La chronique des risques psychosociaux chez les juristes (3).

Mes 2 premières chroniques ont été consacrées à un risque psychosocial très répandu : le burn-out. Le phénomène est reconnu, identifié – même s’il n’est pas reconnu pas les intéressés. Bien d’autres formes de souffrance au travail existent, dont les symptômes sont plus ou moins masqués, voire banalisés.

Avant d’en découvrir une nouvelle illustration, n’oubliez pas de répondre à l’enquête sur les risques psychosociaux des juristes : elle seule nous permettra de mieux connaître cette facette de votre métier et d’enrichir notre vision de votre ressenti de votre travail comme juriste.

Voici maintenant un nouveau portrait...

Alissa est avocate. Après des études brillantes, elle a cherché à se spécialiser. Le droit des affaires l’a mené dans un domaine qu’elle a ressenti comme « porteur » : le droit des assurances. Avant de s’installer elle a travaillé pendant quelques années dans le service juridique d’une compagnie d’assurance. Elle a appris les « ficelles du métier » d’assureur, et a elle pu ouvrir son cabinet en s’appuyant sur cette expérience. Sous contrat avec une compagnie, elle a un flux d’activité régulier et nourri.

Elle s’occupe de la défense de la compagnie contre les parties adverses, c’est-à-dire les victimes.. Elle y met sa compétence, son intelligence, son courage... Elle est appréciée. Elle analyse finement les dossiers, reconstitue les séries de jurisprudences, argumente, démolit les positions de l’adversaire. Celui-ci est souvent l’avocat d’une autre compagnie d’assurance subrogée, parfois c’est l’avocat de celui qui a subi le préjudice, ou encore il se peut que la victime vienne seule.

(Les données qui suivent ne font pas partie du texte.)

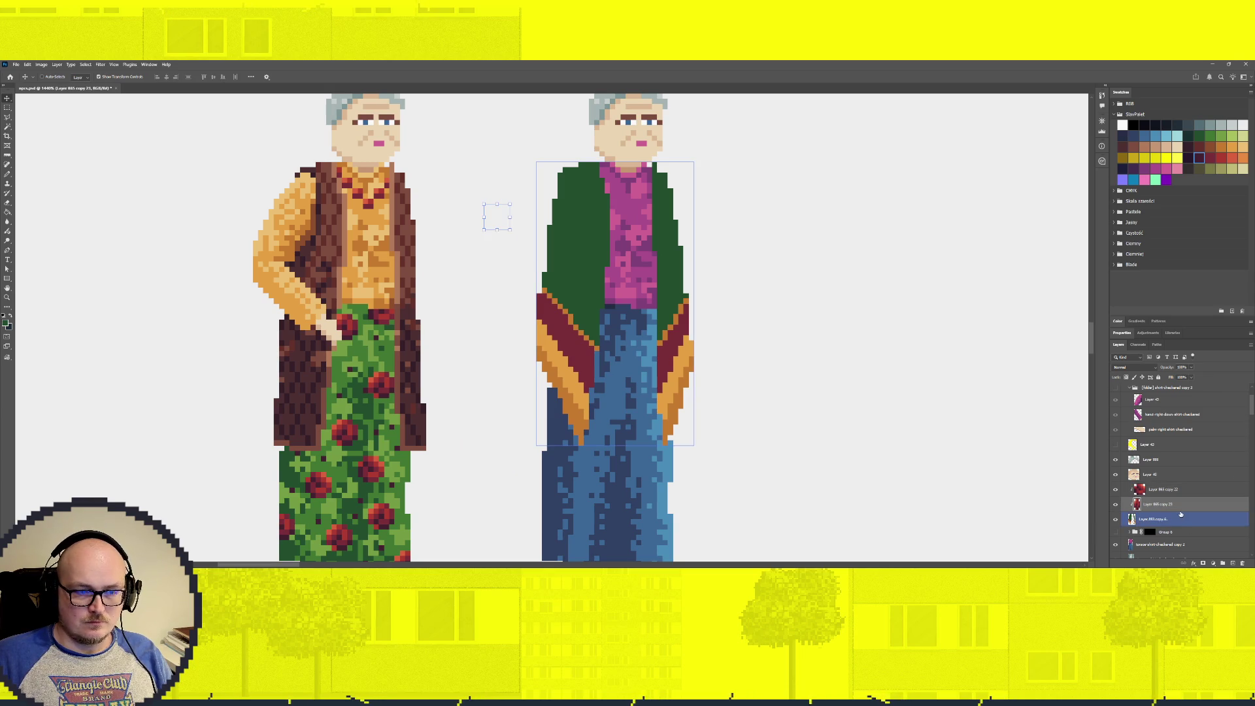
Place roses on the shawl's upper left and upper right, and duplicate one lower down
{"action": "mouse_move", "coordinate": [499, 223]}
{"action": "left_mouse_down"}
{"action": "mouse_move", "coordinate": [567, 210]}
{"action": "mouse_move", "coordinate": [566, 197]}
{"action": "left_mouse_up"}
{"action": "key", "text": "alt+bracketright"}
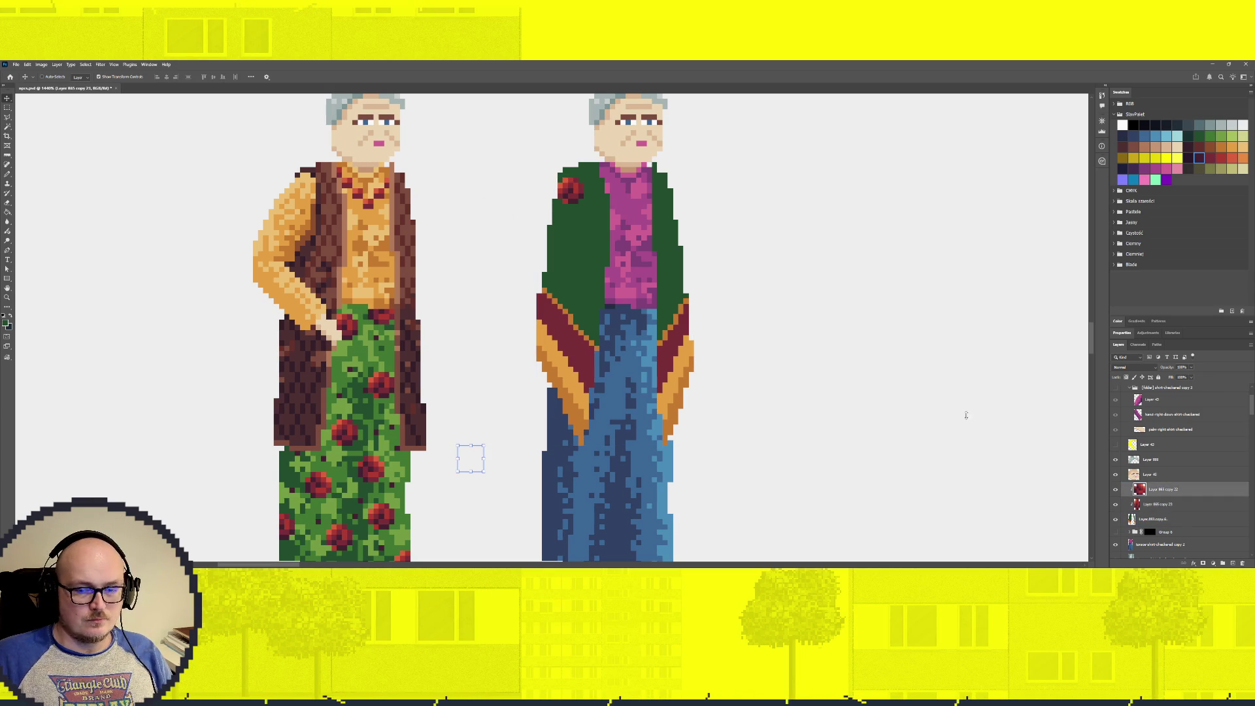
{"action": "mouse_move", "coordinate": [531, 391]}
{"action": "left_mouse_down"}
{"action": "mouse_move", "coordinate": [647, 192]}
{"action": "mouse_move", "coordinate": [602, 307]}
{"action": "left_mouse_up"}
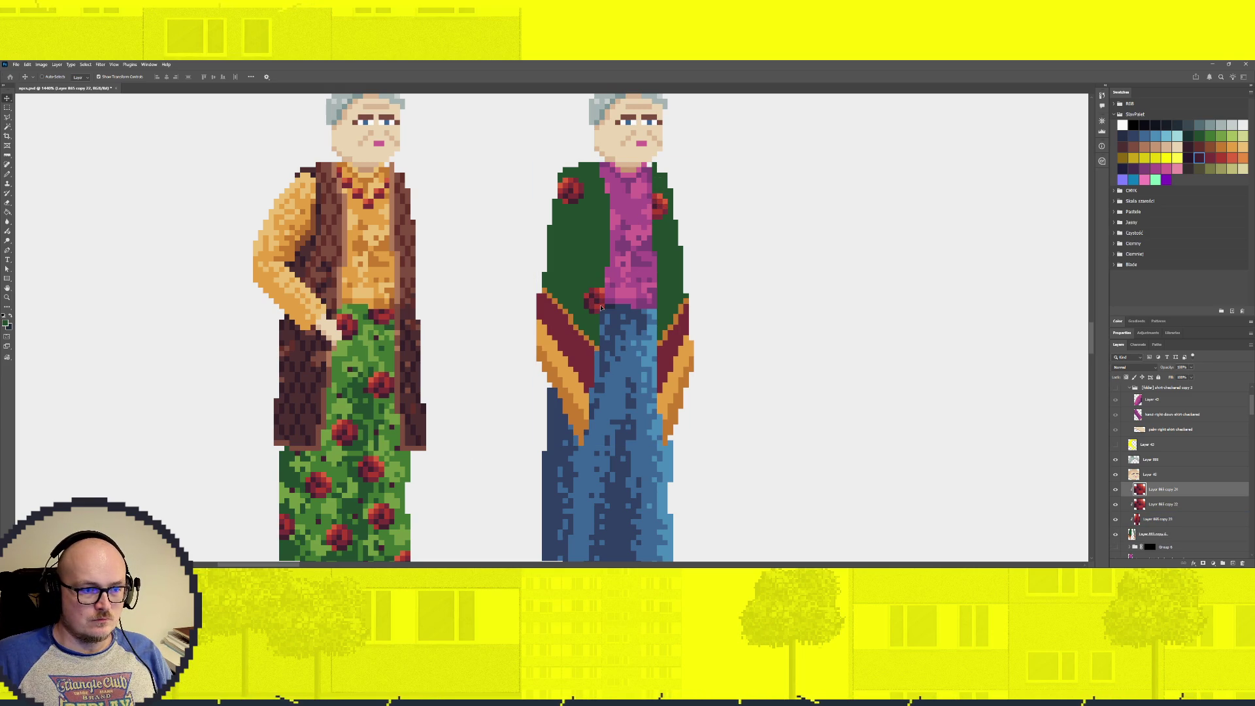
{"action": "left_click", "coordinate": [570, 191], "text": "ctrl"}
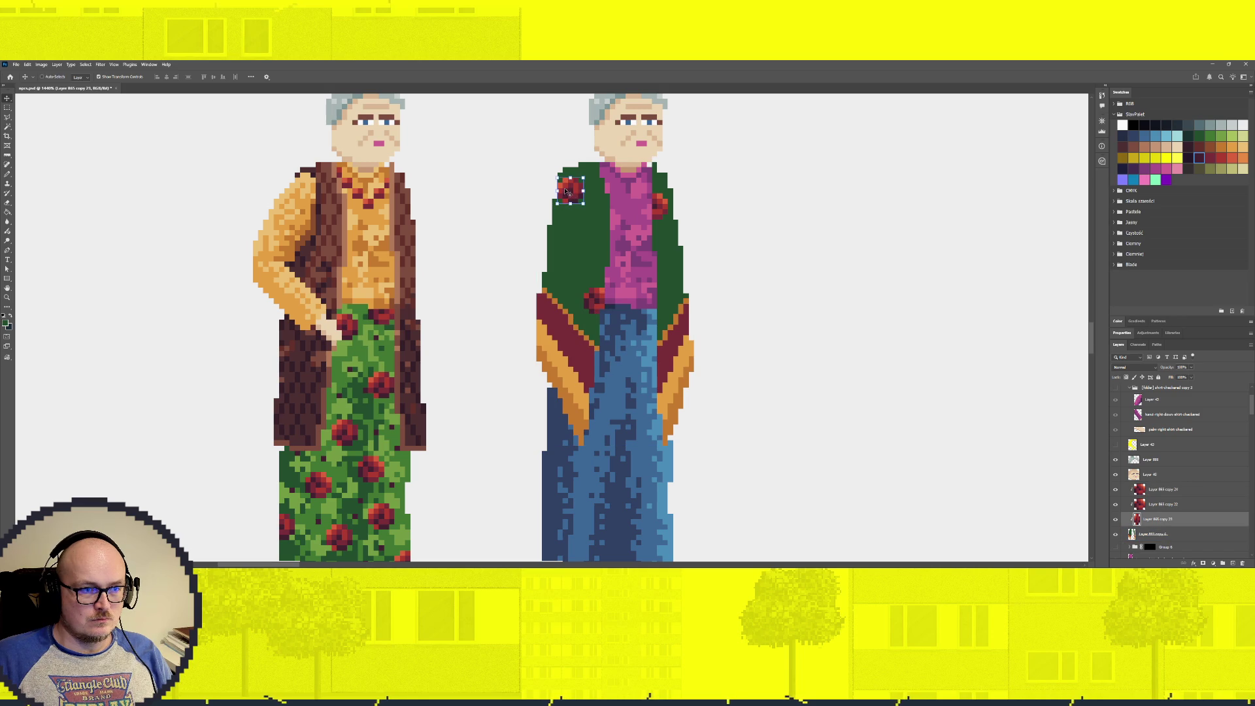
{"action": "left_click_drag", "start_coordinate": [571, 191], "coordinate": [649, 296]}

Il arrive qu’un léger malaise s’insinue dans l’esprit d’Alissa : devant cet être humain qui vient seul, qui se présente à elle dans sa nudité avec son préjudice matériel, ses pertes financières, voire ses dommages physiques, sa souffrance dans son chair, sa douleur morale, elle a un instant d’empathie, elle a envie de ne plus être aussi efficace, de comprendre, de partager...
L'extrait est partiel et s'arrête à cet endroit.